Ein fertiges Album in die Tonne zu treten und trotz teurer Produktionskosten nicht auf den Markt zu bringen, dazu gehört schon eine ganze Menge Mut. Denn solche „Spielchen“ können leicht den Plattendeal kosten. Frank (Gesang, Gitarre) und Basti Wegner (Drums), sowie Bassist Martin Achter sind diesen Weg gegangen. Mit 13 Jahren Erfahrung auf dem Buckel spürten sie nämlich, dass die ursprünglichen Kompositionen ihrer Debüt-CD „Introinvasion“ nicht die Qualität besaßen, die sie sich vorgestellten hatten. Und so dauerte die Arbeit ein weiteres Jahr an, bis nun endlich Ende April 2006 das fertige Album das Licht der Welt erblicken darf.

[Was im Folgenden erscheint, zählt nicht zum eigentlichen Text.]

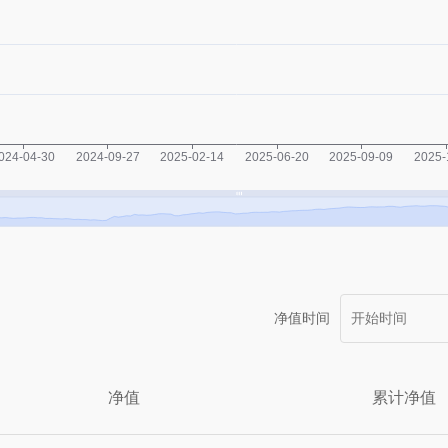
净值时间
净值
累计净值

Nach mehreren Jahren im Proberaum und „Blut, Schweiß und Tränen“, schickt das Würzburger Trio elf Alternative-Rock-Songs mit deutschen Texten ins Rennen, die von Mario Thaler (Slut, Sportfreunde Stiller, The Notwist) gekonnt abgemischt wurden und das fehlende Bindeglied zwischen „Hamburger Schule“ und US Indie-Rock darstellen. Die Texte erreichen zwar nicht die Weinerlichkeit eines Thees Uhlmann (Tomte), dafür tritt Sänger Frank Wegner stimmlich ein ums andere mal auf die Tränendrüse („2004“, „Lass nicht ab“). Für Rockmusik ist so eine Performance fast schon zu seicht. Aber damit beweisen Wilson Jr., dass sie bereit sind, ihren eigenen Weg zu gehen.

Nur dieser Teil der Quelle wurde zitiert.